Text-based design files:
· · · · ·

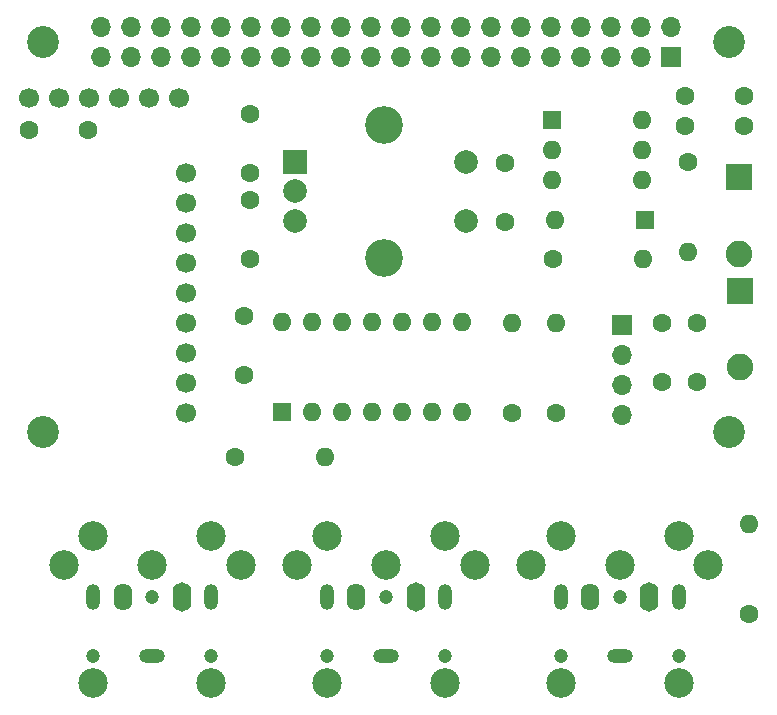
<source format=gts>
G04 #@! TF.GenerationSoftware,KiCad,Pcbnew,7.0.9*
G04 #@! TF.CreationDate,2023-11-29T14:02:09+00:00*
G04 #@! TF.ProjectId,RPi-400-MIDI-MiniDexed,5250692d-3430-4302-9d4d-4944492d4d69,rev?*
G04 #@! TF.SameCoordinates,Original*
G04 #@! TF.FileFunction,Soldermask,Top*
G04 #@! TF.FilePolarity,Negative*
%FSLAX46Y46*%
G04 Gerber Fmt 4.6, Leading zero omitted, Abs format (unit mm)*
G04 Created by KiCad (PCBNEW 7.0.9) date 2023-11-29 14:02:09*
%MOMM*%
%LPD*%
G01*
G04 APERTURE LIST*
%ADD10R,1.700000X1.700000*%
%ADD11O,1.700000X1.700000*%
%ADD12C,2.700000*%
%ADD13C,2.499360*%
%ADD14C,1.200000*%
%ADD15O,1.200000X2.200000*%
%ADD16O,1.600000X2.300000*%
%ADD17O,2.200000X1.200000*%
%ADD18O,1.600000X2.500000*%
%ADD19C,1.600000*%
%ADD20O,1.600000X1.600000*%
%ADD21C,1.700000*%
%ADD22R,1.600000X1.600000*%
%ADD23R,2.250000X2.250000*%
%ADD24C,2.250000*%
%ADD25R,2.000000X2.000000*%
%ADD26C,2.000000*%
%ADD27C,3.200000*%
G04 APERTURE END LIST*
D10*
X156630000Y-74770000D03*
D11*
X156630000Y-72230000D03*
X154090000Y-74770000D03*
X154090000Y-72230000D03*
X151550000Y-74770000D03*
X151550000Y-72230000D03*
X149010000Y-74770000D03*
X149010000Y-72230000D03*
X146470000Y-74770000D03*
X146470000Y-72230000D03*
X143930000Y-74770000D03*
X143930000Y-72230000D03*
X141390000Y-74770000D03*
X141390000Y-72230000D03*
X138850000Y-74770000D03*
X138850000Y-72230000D03*
X136310000Y-74770000D03*
X136310000Y-72230000D03*
X133770000Y-74770000D03*
X133770000Y-72230000D03*
X131230000Y-74770000D03*
X131230000Y-72230000D03*
X128690000Y-74770000D03*
X128690000Y-72230000D03*
X126150000Y-74770000D03*
X126150000Y-72230000D03*
X123610000Y-74770000D03*
X123610000Y-72230000D03*
X121070000Y-74770000D03*
X121070000Y-72230000D03*
X118530000Y-74770000D03*
X118530000Y-72230000D03*
X115990000Y-74770000D03*
X115990000Y-72230000D03*
X113450000Y-74770000D03*
X113450000Y-72230000D03*
X110910000Y-74770000D03*
X110910000Y-72230000D03*
X108370000Y-74770000D03*
X108370000Y-72230000D03*
D12*
X161500000Y-73500000D03*
D13*
X147298740Y-127797700D03*
X157301260Y-127797700D03*
X159798080Y-117802800D03*
X152300000Y-117800260D03*
X144801920Y-117802800D03*
X157296180Y-115300900D03*
X147303820Y-115300900D03*
D14*
X127500000Y-125500000D03*
X127500000Y-128000000D03*
X132500000Y-120500000D03*
X137500000Y-125500000D03*
X137500000Y-128000000D03*
D15*
X127500000Y-120500000D03*
D16*
X130000000Y-120500000D03*
D17*
X132500000Y-125500000D03*
D15*
X137500000Y-120500000D03*
D18*
X135000000Y-120500000D03*
D13*
X127498740Y-127797700D03*
X137501260Y-127797700D03*
X139998080Y-117802800D03*
X132500000Y-117800260D03*
X125001920Y-117802800D03*
X137496180Y-115300900D03*
X127503820Y-115300900D03*
D19*
X120950000Y-91910000D03*
X120950000Y-86910000D03*
X146660000Y-91900000D03*
D20*
X154280000Y-91900000D03*
D19*
X119720000Y-108660000D03*
D20*
X127340000Y-108660000D03*
D21*
X114935000Y-78230000D03*
X112395000Y-78230000D03*
X109855000Y-78230000D03*
X107315000Y-78230000D03*
X104775000Y-78230000D03*
X102235000Y-78230000D03*
X115570000Y-104900000D03*
X115570000Y-102360000D03*
X115570000Y-99820000D03*
X115570000Y-97280000D03*
X115570000Y-94740000D03*
X115570000Y-92200000D03*
X115570000Y-89660000D03*
X115570000Y-87120000D03*
X115570000Y-84580000D03*
D14*
X147300000Y-125500000D03*
X147300000Y-128000000D03*
X152300000Y-120500000D03*
X157300000Y-125500000D03*
X157300000Y-128000000D03*
D15*
X147300000Y-120500000D03*
D16*
X149800000Y-120500000D03*
D17*
X152300000Y-125500000D03*
D15*
X157300000Y-120500000D03*
D18*
X154800000Y-120500000D03*
D22*
X123660000Y-104820000D03*
D20*
X126200000Y-104820000D03*
X128740000Y-104820000D03*
X131280000Y-104820000D03*
X133820000Y-104820000D03*
X136360000Y-104820000D03*
X138900000Y-104820000D03*
X138900000Y-97200000D03*
X136360000Y-97200000D03*
X133820000Y-97200000D03*
X131280000Y-97200000D03*
X128740000Y-97200000D03*
X126200000Y-97200000D03*
X123660000Y-97200000D03*
D19*
X120950000Y-79600000D03*
X120950000Y-84600000D03*
D23*
X162420000Y-84980000D03*
D24*
X162420000Y-91480000D03*
D12*
X103500000Y-106500000D03*
D25*
X124810000Y-83660000D03*
D26*
X124810000Y-88660000D03*
X124810000Y-86160000D03*
D27*
X132310000Y-80560000D03*
X132310000Y-91760000D03*
D26*
X139310000Y-88660000D03*
X139310000Y-83660000D03*
D12*
X103500000Y-73500000D03*
D19*
X146890000Y-104940000D03*
D20*
X146890000Y-97320000D03*
D19*
X142560000Y-88730000D03*
X142560000Y-83730000D03*
X162820000Y-80610000D03*
X157820000Y-80610000D03*
X102310000Y-81000000D03*
X107310000Y-81000000D03*
X143140000Y-104910000D03*
D20*
X143140000Y-97290000D03*
D19*
X155830000Y-102320000D03*
X155830000Y-97320000D03*
D22*
X154440000Y-88540000D03*
D20*
X146820000Y-88540000D03*
D19*
X120440000Y-96730000D03*
X120440000Y-101730000D03*
D14*
X107700000Y-125500000D03*
X107700000Y-128000000D03*
X112700000Y-120500000D03*
X117700000Y-125500000D03*
X117700000Y-128000000D03*
D15*
X107700000Y-120500000D03*
D16*
X110200000Y-120500000D03*
D17*
X112700000Y-125500000D03*
D15*
X117700000Y-120500000D03*
D18*
X115200000Y-120500000D03*
D23*
X162460000Y-94550000D03*
D24*
X162460000Y-101050000D03*
D13*
X107698740Y-127797700D03*
X117701260Y-127797700D03*
X120198080Y-117802800D03*
X112700000Y-117800260D03*
X105201920Y-117802800D03*
X117696180Y-115300900D03*
X107703820Y-115300900D03*
D12*
X161500000Y-106500000D03*
D19*
X158860000Y-97260000D03*
X158860000Y-102260000D03*
D10*
X152440000Y-97490000D03*
D11*
X152440000Y-100030000D03*
X152440000Y-102570000D03*
X152440000Y-105110000D03*
D19*
X157850000Y-78060000D03*
X162850000Y-78060000D03*
D22*
X146580000Y-80120000D03*
D20*
X146580000Y-82660000D03*
X146580000Y-85200000D03*
X154200000Y-85200000D03*
X154200000Y-82660000D03*
X154200000Y-80120000D03*
D19*
X163270000Y-121970000D03*
D20*
X163270000Y-114350000D03*
D19*
X158090000Y-83710000D03*
D20*
X158090000Y-91330000D03*
M02*

</source>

· · · · ·

REQUEST:
Line by line, print the records exactly, leaving the pictures behind.

EXERCISE ANSWER:
<source format=gts>
G04 #@! TF.GenerationSoftware,KiCad,Pcbnew,7.0.9*
G04 #@! TF.CreationDate,2023-11-29T14:02:09+00:00*
G04 #@! TF.ProjectId,RPi-400-MIDI-MiniDexed,5250692d-3430-4302-9d4d-4944492d4d69,rev?*
G04 #@! TF.SameCoordinates,Original*
G04 #@! TF.FileFunction,Soldermask,Top*
G04 #@! TF.FilePolarity,Negative*
%FSLAX46Y46*%
G04 Gerber Fmt 4.6, Leading zero omitted, Abs format (unit mm)*
G04 Created by KiCad (PCBNEW 7.0.9) date 2023-11-29 14:02:09*
%MOMM*%
%LPD*%
G01*
G04 APERTURE LIST*
%ADD10R,1.700000X1.700000*%
%ADD11O,1.700000X1.700000*%
%ADD12C,2.700000*%
%ADD13C,2.499360*%
%ADD14C,1.200000*%
%ADD15O,1.200000X2.200000*%
%ADD16O,1.600000X2.300000*%
%ADD17O,2.200000X1.200000*%
%ADD18O,1.600000X2.500000*%
%ADD19C,1.600000*%
%ADD20O,1.600000X1.600000*%
%ADD21C,1.700000*%
%ADD22R,1.600000X1.600000*%
%ADD23R,2.250000X2.250000*%
%ADD24C,2.250000*%
%ADD25R,2.000000X2.000000*%
%ADD26C,2.000000*%
%ADD27C,3.200000*%
G04 APERTURE END LIST*
D10*
X156630000Y-74770000D03*
D11*
X156630000Y-72230000D03*
X154090000Y-74770000D03*
X154090000Y-72230000D03*
X151550000Y-74770000D03*
X151550000Y-72230000D03*
X149010000Y-74770000D03*
X149010000Y-72230000D03*
X146470000Y-74770000D03*
X146470000Y-72230000D03*
X143930000Y-74770000D03*
X143930000Y-72230000D03*
X141390000Y-74770000D03*
X141390000Y-72230000D03*
X138850000Y-74770000D03*
X138850000Y-72230000D03*
X136310000Y-74770000D03*
X136310000Y-72230000D03*
X133770000Y-74770000D03*
X133770000Y-72230000D03*
X131230000Y-74770000D03*
X131230000Y-72230000D03*
X128690000Y-74770000D03*
X128690000Y-72230000D03*
X126150000Y-74770000D03*
X126150000Y-72230000D03*
X123610000Y-74770000D03*
X123610000Y-72230000D03*
X121070000Y-74770000D03*
X121070000Y-72230000D03*
X118530000Y-74770000D03*
X118530000Y-72230000D03*
X115990000Y-74770000D03*
X115990000Y-72230000D03*
X113450000Y-74770000D03*
X113450000Y-72230000D03*
X110910000Y-74770000D03*
X110910000Y-72230000D03*
X108370000Y-74770000D03*
X108370000Y-72230000D03*
D12*
X161500000Y-73500000D03*
D13*
X147298740Y-127797700D03*
X157301260Y-127797700D03*
X159798080Y-117802800D03*
X152300000Y-117800260D03*
X144801920Y-117802800D03*
X157296180Y-115300900D03*
X147303820Y-115300900D03*
D14*
X127500000Y-125500000D03*
X127500000Y-128000000D03*
X132500000Y-120500000D03*
X137500000Y-125500000D03*
X137500000Y-128000000D03*
D15*
X127500000Y-120500000D03*
D16*
X130000000Y-120500000D03*
D17*
X132500000Y-125500000D03*
D15*
X137500000Y-120500000D03*
D18*
X135000000Y-120500000D03*
D13*
X127498740Y-127797700D03*
X137501260Y-127797700D03*
X139998080Y-117802800D03*
X132500000Y-117800260D03*
X125001920Y-117802800D03*
X137496180Y-115300900D03*
X127503820Y-115300900D03*
D19*
X120950000Y-91910000D03*
X120950000Y-86910000D03*
X146660000Y-91900000D03*
D20*
X154280000Y-91900000D03*
D19*
X119720000Y-108660000D03*
D20*
X127340000Y-108660000D03*
D21*
X114935000Y-78230000D03*
X112395000Y-78230000D03*
X109855000Y-78230000D03*
X107315000Y-78230000D03*
X104775000Y-78230000D03*
X102235000Y-78230000D03*
X115570000Y-104900000D03*
X115570000Y-102360000D03*
X115570000Y-99820000D03*
X115570000Y-97280000D03*
X115570000Y-94740000D03*
X115570000Y-92200000D03*
X115570000Y-89660000D03*
X115570000Y-87120000D03*
X115570000Y-84580000D03*
D14*
X147300000Y-125500000D03*
X147300000Y-128000000D03*
X152300000Y-120500000D03*
X157300000Y-125500000D03*
X157300000Y-128000000D03*
D15*
X147300000Y-120500000D03*
D16*
X149800000Y-120500000D03*
D17*
X152300000Y-125500000D03*
D15*
X157300000Y-120500000D03*
D18*
X154800000Y-120500000D03*
D22*
X123660000Y-104820000D03*
D20*
X126200000Y-104820000D03*
X128740000Y-104820000D03*
X131280000Y-104820000D03*
X133820000Y-104820000D03*
X136360000Y-104820000D03*
X138900000Y-104820000D03*
X138900000Y-97200000D03*
X136360000Y-97200000D03*
X133820000Y-97200000D03*
X131280000Y-97200000D03*
X128740000Y-97200000D03*
X126200000Y-97200000D03*
X123660000Y-97200000D03*
D19*
X120950000Y-79600000D03*
X120950000Y-84600000D03*
D23*
X162420000Y-84980000D03*
D24*
X162420000Y-91480000D03*
D12*
X103500000Y-106500000D03*
D25*
X124810000Y-83660000D03*
D26*
X124810000Y-88660000D03*
X124810000Y-86160000D03*
D27*
X132310000Y-80560000D03*
X132310000Y-91760000D03*
D26*
X139310000Y-88660000D03*
X139310000Y-83660000D03*
D12*
X103500000Y-73500000D03*
D19*
X146890000Y-104940000D03*
D20*
X146890000Y-97320000D03*
D19*
X142560000Y-88730000D03*
X142560000Y-83730000D03*
X162820000Y-80610000D03*
X157820000Y-80610000D03*
X102310000Y-81000000D03*
X107310000Y-81000000D03*
X143140000Y-104910000D03*
D20*
X143140000Y-97290000D03*
D19*
X155830000Y-102320000D03*
X155830000Y-97320000D03*
D22*
X154440000Y-88540000D03*
D20*
X146820000Y-88540000D03*
D19*
X120440000Y-96730000D03*
X120440000Y-101730000D03*
D14*
X107700000Y-125500000D03*
X107700000Y-128000000D03*
X112700000Y-120500000D03*
X117700000Y-125500000D03*
X117700000Y-128000000D03*
D15*
X107700000Y-120500000D03*
D16*
X110200000Y-120500000D03*
D17*
X112700000Y-125500000D03*
D15*
X117700000Y-120500000D03*
D18*
X115200000Y-120500000D03*
D23*
X162460000Y-94550000D03*
D24*
X162460000Y-101050000D03*
D13*
X107698740Y-127797700D03*
X117701260Y-127797700D03*
X120198080Y-117802800D03*
X112700000Y-117800260D03*
X105201920Y-117802800D03*
X117696180Y-115300900D03*
X107703820Y-115300900D03*
D12*
X161500000Y-106500000D03*
D19*
X158860000Y-97260000D03*
X158860000Y-102260000D03*
D10*
X152440000Y-97490000D03*
D11*
X152440000Y-100030000D03*
X152440000Y-102570000D03*
X152440000Y-105110000D03*
D19*
X157850000Y-78060000D03*
X162850000Y-78060000D03*
D22*
X146580000Y-80120000D03*
D20*
X146580000Y-82660000D03*
X146580000Y-85200000D03*
X154200000Y-85200000D03*
X154200000Y-82660000D03*
X154200000Y-80120000D03*
D19*
X163270000Y-121970000D03*
D20*
X163270000Y-114350000D03*
D19*
X158090000Y-83710000D03*
D20*
X158090000Y-91330000D03*
M02*

</source>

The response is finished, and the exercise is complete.